Quello di Ratzinger era un pensiero forte, il relativismo non abitava dalle sue parti. Ma il suo Assoluto era affrontato con l’esercizio di una ragione flessibile, ben coltivata, in un credere mai dogmatico, sempre in ricerca. Il suo gesto di lasciare così drammaticamente, è stato come il passaggio da Papa a monaco, sull’esempio dei Padri del deserto, che in quel ritiro esprimevano la massima contestazione a come andavano le cose del mondo.
Papa Bergoglio, nel Te Deum di fine anno in S. Pietro, ha voluto fare un elogio della gentilezza. Era anche riferito al suo predecessore, nel giorno stesso della sua scomparsa. Papa gentile lo ha definito. E’ vero, aveva un portamento lieve, nel parlare come nel gestire. Un sorriso quasi timido. Più che un presentarsi, uno sfuggire. Un’autorità che era tale, ma tale non voleva mostrarsi.
Il pensiero forte può dimorare in un animo gentile. Non solo può, ma deve. Così la forza non diventa facilmente prevaricazione e la gentilezza non diventa facilmente subordinazione. Mi sono tornati in mente i versi di Bertolt Brecht, che, per chi ha la mia storia, sono sempre presenti: “noi che eravamo nati per la gentilezza, / noi, non potemmo essere gentili”.

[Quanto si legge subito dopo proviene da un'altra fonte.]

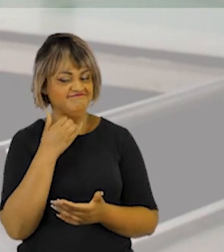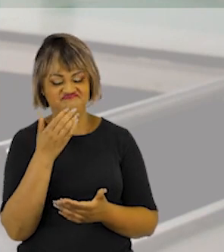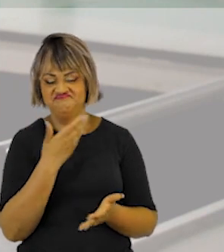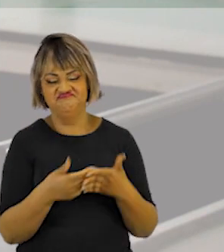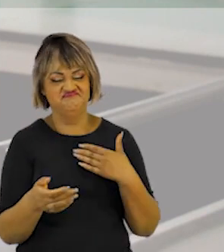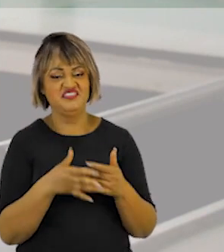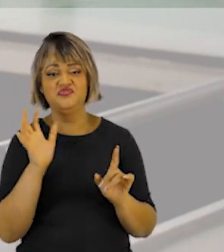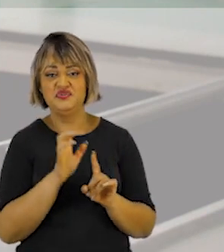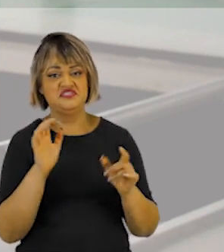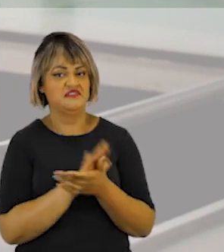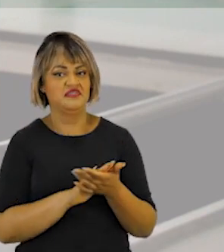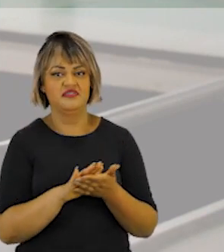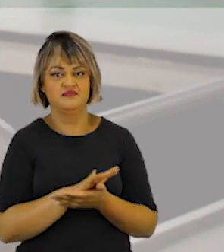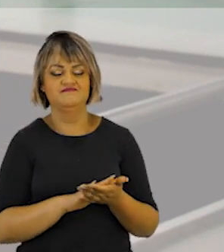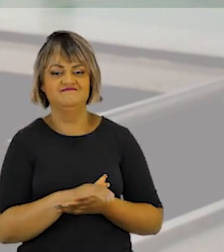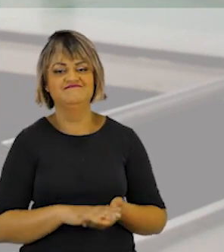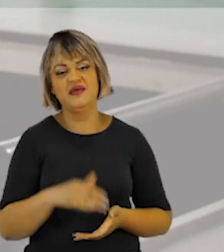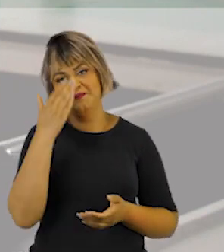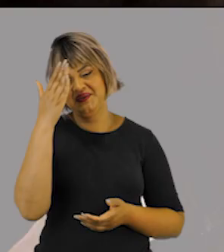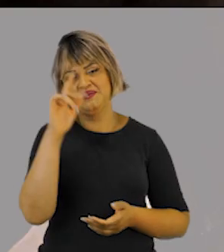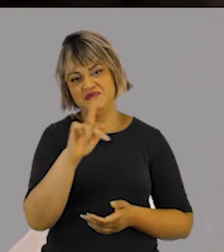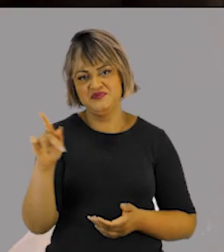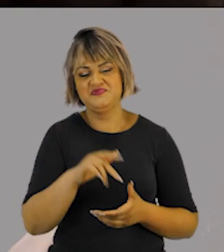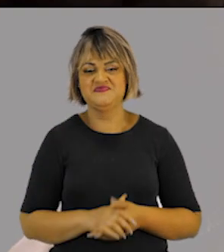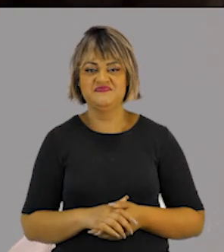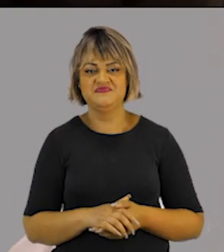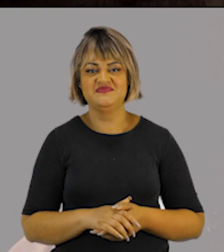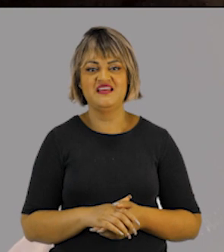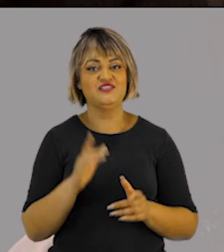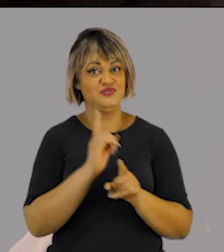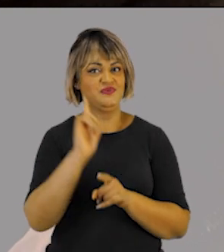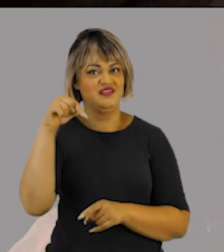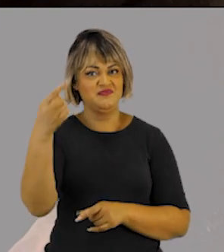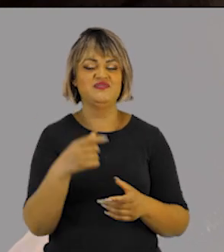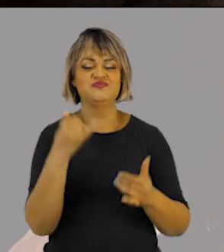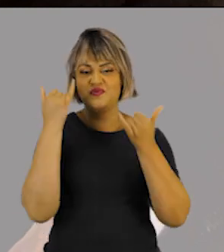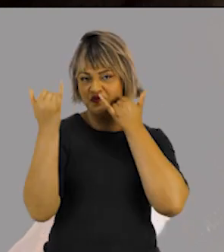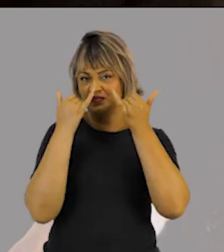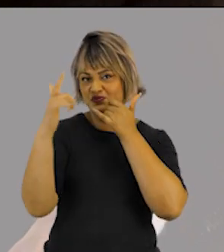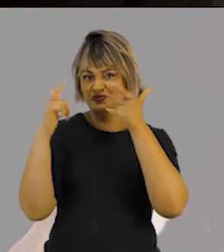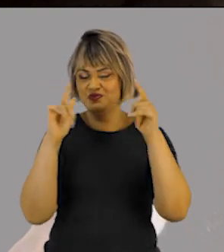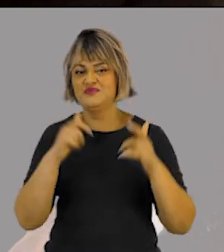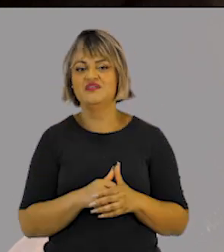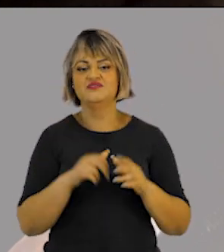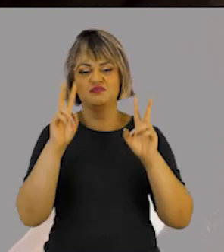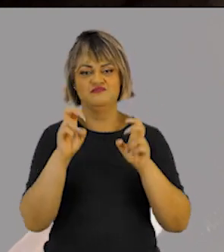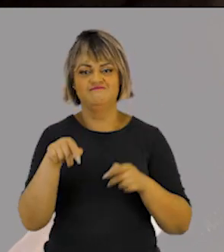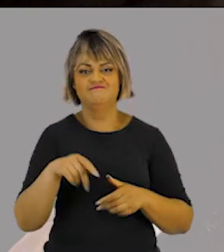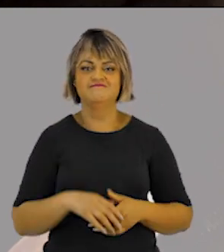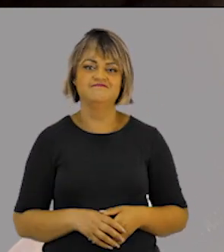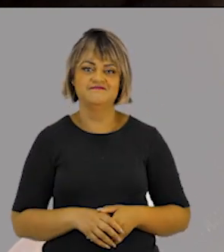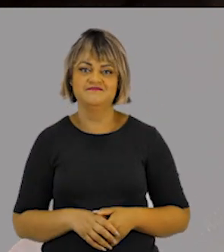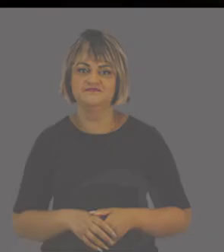servem nem mesmo para anular a eleição, como se fala. Muito obrigada, viu, professor. Eu que agradeço. Até a próxima, viu, gente, com mais informações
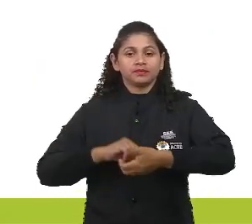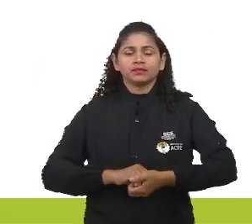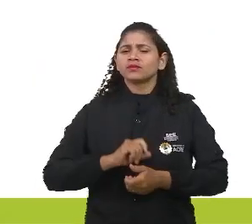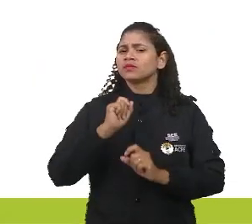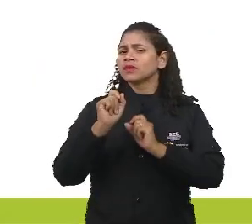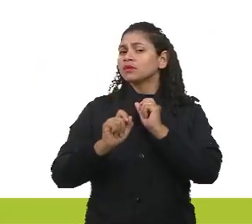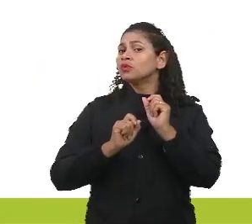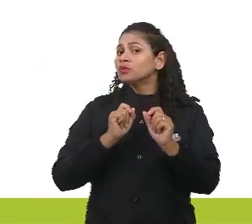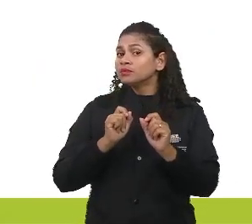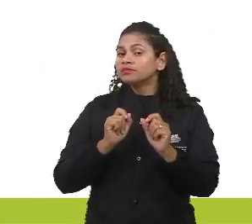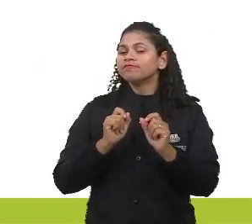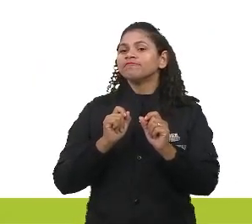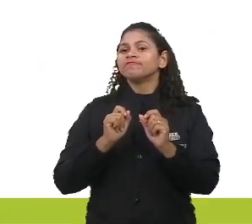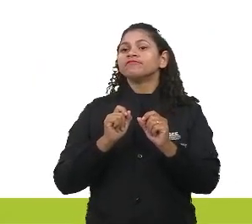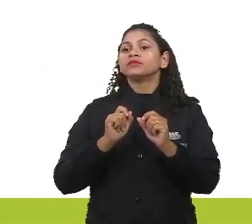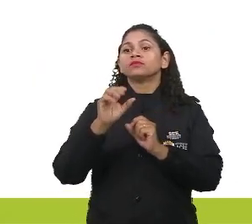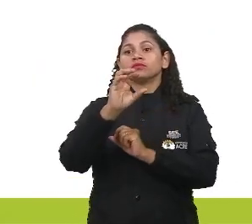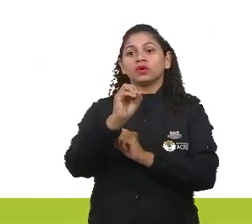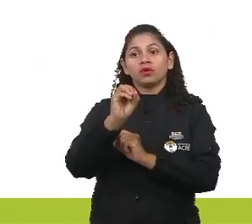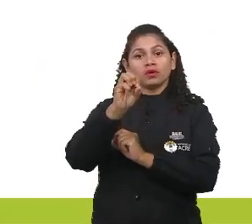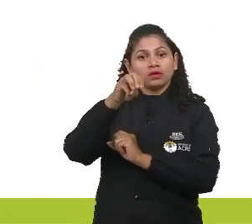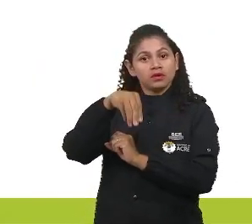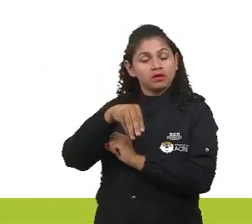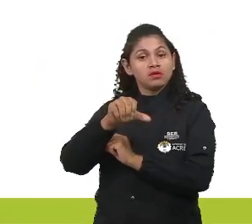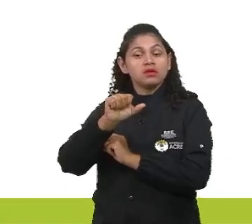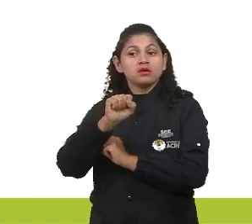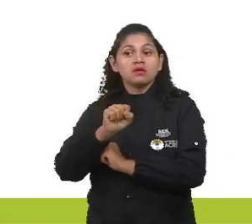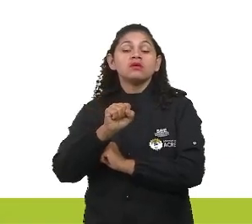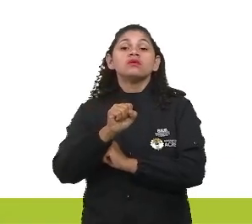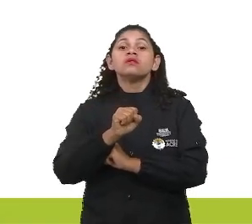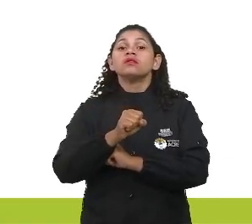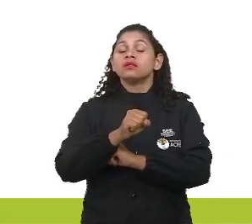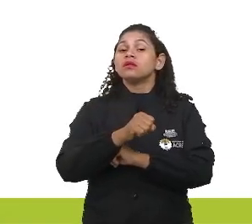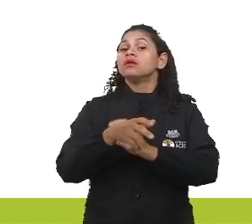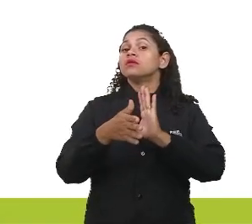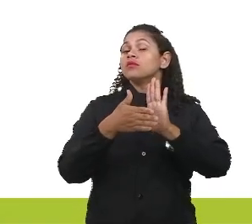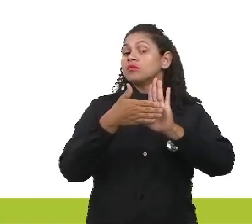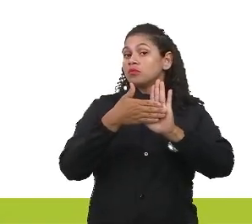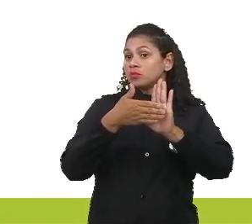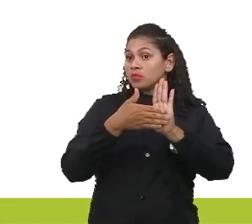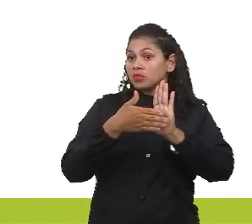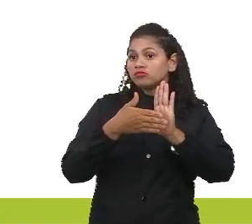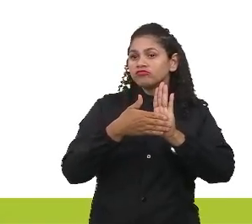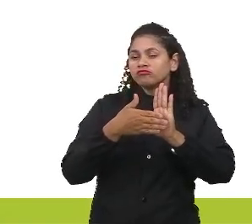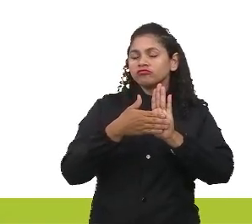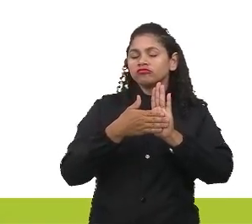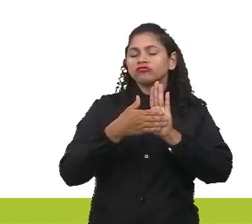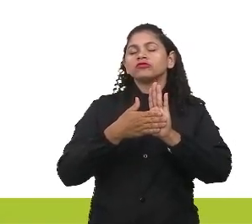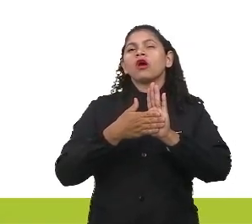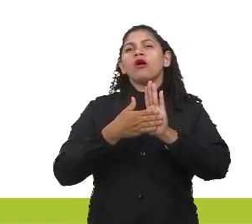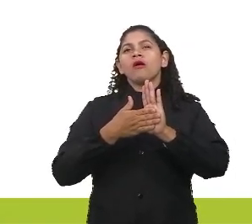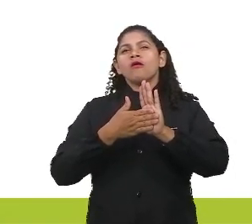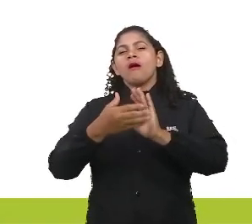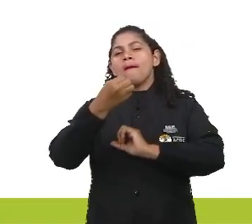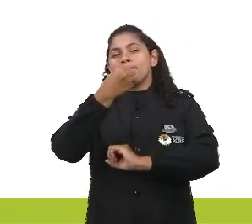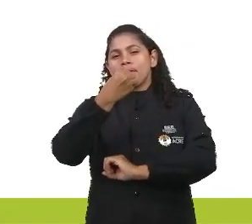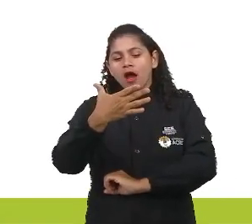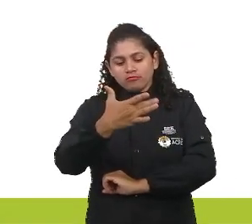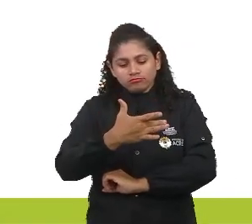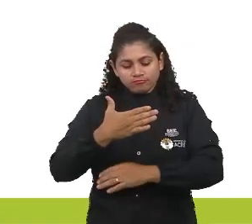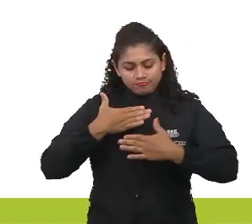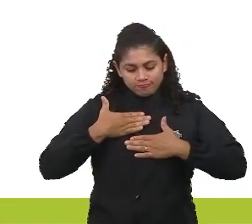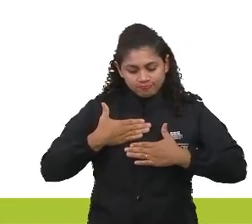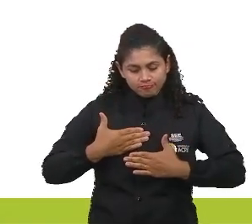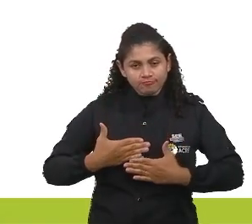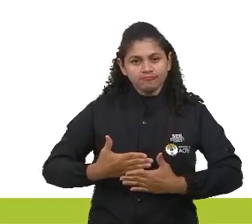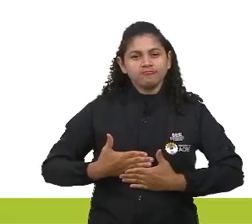que é saúde? A Organização Mundial da Saúde, OMS, definiu saúde como um estado de completo bem-estar físico, mental e social,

Devo dire che assisto con disagio a questa sovraesposizione mediatica delle esequie di Ratzinger. Credo che non avrebbe apprezzato di essere accostato alla spettacolarità di quelle di una regina Elisabetta. In quelle parole, che pare siano state le sue ultime: “Signore, ti amo”, c’era il solo rapporto che per lui contava, non con questo mondo, ma con quell’altro in cui fervidamente e razionalmente credeva. Davanti a quelle parole, credenti o non credenti non possiamo che chinare la fronte.